Alea yang berada di bawah mereka, mendelik ke atas menatap Mama dan Papanya.
"Ma, Pa, kita ngapain pakai ngintip kayak gini sih? Kalau kepo ya keluar aja langsung. Tanyain."
Ela tak mengubris. Namun matanya membulat ketika seorang wanita cantik paruh baya keluar dari mobil Avanza merah yang baru saja tiba. Tanpa sadar Mama Ela memukul puncak kepala Alea.
"Eh! Itu kan Lusi teman Mama. Ya ampun ternyata dia tetangga baru kita. Kalau gini mending langsung keluar aja!" heboh Mama Ela sembari beranjak dan membuka pintu rumah dengan ekspresi paling ceria sedunia.
"LUSI!"
Wanita cantik paruh baya itu menoleh mendengar suara seruan Mama Ela. Senyumnya begitu lebar ketika melihat teman lamanya sedang bergegas menghampirinya.
"ELA! AAAAA ... kita ketemu lagi! Ya Allah, Ela. Ternyata kamu tinggal di sini?" heboh Tante Lusi sambil menyambut pelukan Ela.
Mama Ela melepaskan pelukannya. "Kamu gimana kabarnya? Udah lama aku stalking kamu di sosial media. Tapi nggak ketemu sama akun kamu."
"Oh, aku ganti akun, El. Ya udah lupain masalah sosial media. Kamu udah lama tinggal di sini?"
"Udah lama. Semenjak pindah dari Bandung, kami sekeluarga langsung pindah ke sini."
Tiba-tiba seorang pemuda perawakan jangkung, rambut berjambul, dan berkulit kuning langsat keluar dari dalam mobil Avanza merah itu juga.
"Bunda, Altan boleh pergi main sekarang?"
Mama Ela dan Lusi menoleh, tampak pemuda yang bernama lengkap Altan Mahendra Putra itu bersandar di depan pintu mobil sambil memasang wajah memelas.
"Nanti dulu dong, Al. Bantuin Bunda atur barang-barang kita," sahut Lusi.
"Kan udah tukang atur barang buat nata di rumah."
"Ya setidaknya kamu ada gunanya. Anak laki loh kamu. Benahi kamar barumu sana!"
"Yah ... Bunda."
"Anak kamu, Lus?" tanya Mama Ela.
"Bunda, boleh, ya?" timpal Altan. Namun Lusi malah lebih menyahuti Mama Ela.
"Iya, Ela. Ini putra bungsuku, namanya Altan. Masih kelas 2 SMA. Rencananya mau pindah sekolah di sini juga," celoteh Lusi.
"Oh ... ganteng ya anakmu. Bisalah temenan sama anak cewekku. Nanti Altan bisa satu sekolah sama dia."
"Bisa tuh, Ela. Ngomong-ngomong mana anakmu?"
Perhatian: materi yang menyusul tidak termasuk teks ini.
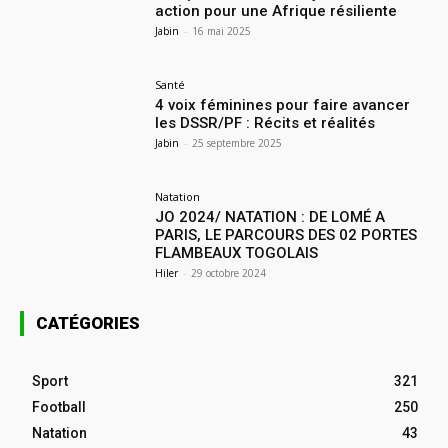
action pour une Afrique résiliente
Jabin
-
16 mai 2025
Santé
4 voix féminines pour faire avancer
les DSSR/PF : Récits et réalités
Jabin
-
25 septembre 2025
Natation
JO 2024/ NATATION : DE LOMÉ A
PARIS, LE PARCOURS DES 02 PORTES
FLAMBEAUX TOGOLAIS
Hiler
-
29 octobre 2024
CATÉGORIES
Sport
321
Football
250
Natation
43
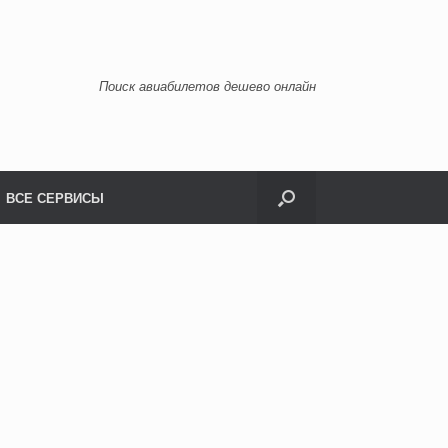
Поиск авиабилетов дешево онлайн
ВСЕ СЕРВИСЫ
"Tunggu, aku panggilkan," sahut Ela.
Sementara Papa Yoga dan Alea masih mengintip sambil bergosib tentang wanita kebanggaan mereka.
"Mamamu pasti lagi ghibahin Papa tuh. Ketauan dari muka dia," sewot Papa Yoga.
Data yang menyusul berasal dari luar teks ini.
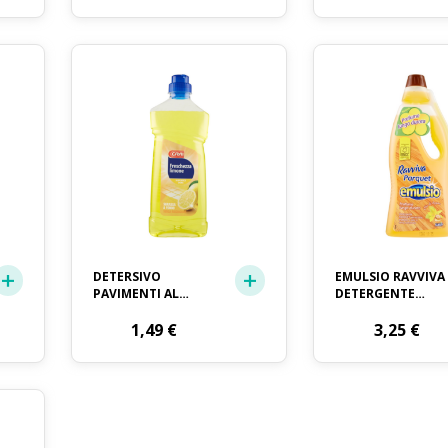
DETERSIVO
EMULSIO RAVVIVA
PAVIMENTI AL
DETERGENTE
LIMONE
PARQUET ML. 750
SGRASSANTE CRAI
1,49
€
3,25
€
LT. 1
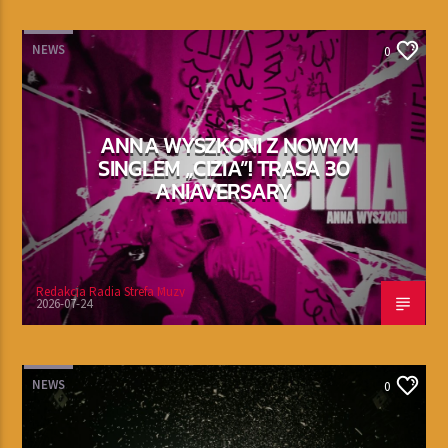
NEWS
0
ANNA WYSZKONI Z NOWYM
SINGLEM „CIZIA”! TRASA 30
ANIAVERSARY
Redakcja Radia Strefa Muzy
2026-07-24
NEWS
0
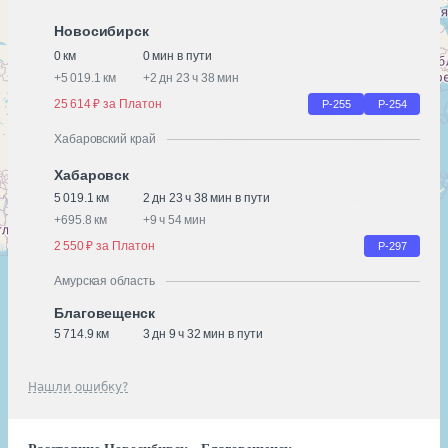
Новосибирск
0 км
0 мин в пути
+
5 019.1 км
+
2 дн 23 ч 38 мин
25 614 ₽ за Платон
Р-255
Р-254
Хабаровский край
Хабаровск
5 019.1 км
2 дн 23 ч 38 мин в пути
+
695.8 км
+
9 ч 54 мин
2 550 ₽ за Платон
Р-297
Амурская область
Благовещенск
5 714.9 км
3 дн 9 ч 32 мин в пути
Нашли ошибку?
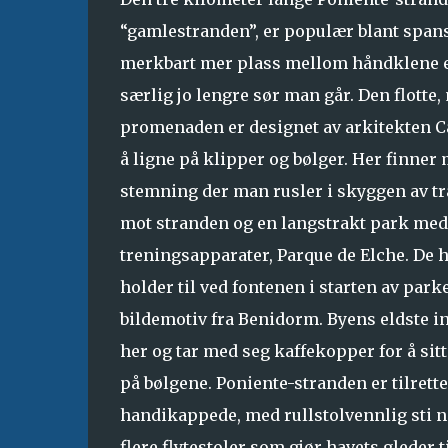
“gamlestranden”, er populær blant spansk
merkbart mer plass mellom håndklene e
særlig jo lengre sør man går. Den flotte
promenaden er designet av arkitekten Ca
å ligne på klipper og bølger. Her finner
stemning der man rusler i skyggen av træ
mot stranden og en langstrakt park med
treningsapparater, Parque de Elche. De 
holder til ved fontenen i starten av parke
bildemotiv fra Benidorm. Byens eldste 
her og tar med seg kaffekopper for å sit
på bølgene. Poniente-stranden er tilrette
handikappede, med rullstolvennlig sti ne
flere flytestoler som gjør havets gleder t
"Yang ada Mama ngomongin Alea. Bentar lagi juga Alea dipanggil sama Mama."
"ALEA SAYANG! KELUAR, NAK! KENALAN SAMA TEMAN MAMA DAN ANAKNYA!" seru Mama Ela dari arah luar.
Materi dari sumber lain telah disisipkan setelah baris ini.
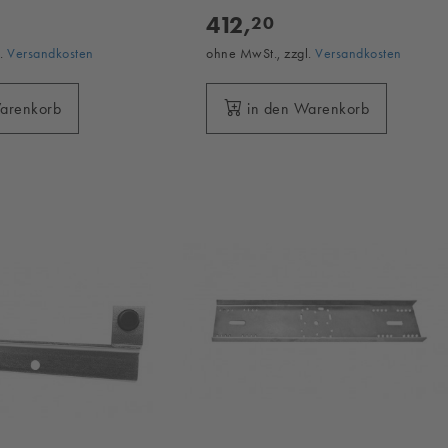
412,
20
l.
Versandkosten
ohne MwSt., zzgl.
Versandkosten
Warenkorb
in den Warenkorb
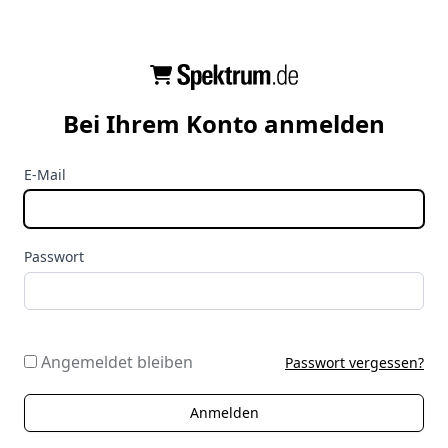
Bei Ihrem Konto anmelden
E-Mail
Passwort
Angemeldet bleiben
Passwort vergessen?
Alea Nandini Putri, sosok cewek berbadan mungil dan rambut panjang digulung dua itu tersenyum kemenangan pada papanya. Tebakannya kali ini benar, Alea pun berdiri dari posisinya sambil membenarkan letak kacamata minusnya.
"Tuh, kan. Baru aja Alea bilang. Mama pasti panggil Alea. Jadi Papa jangan geer. Misi, Alea keluar dulu. Nanti Mama ngomel," celoteh Alea sambil membuka pintu dan keluar dari sana.
Alea berjalan menghampiri Mamanya dan Lusi. Tatapannya tak sengaja bertemu dengan sosok Altan. Altan tampak terkejut sambil menunjuk ke arah Alea.
"Eh, lu—"
"Altan—kok lo di sini?" tanya Alea sama bingungnya.
"Kalian saling kenal? Wah ... nggak perlu dikenalin dong," celetuk Lusi.
Altan terkekeh tanpa suara melihat wajah kesal Alea. Ela dan Lusi saling tukar pandang kebingungan.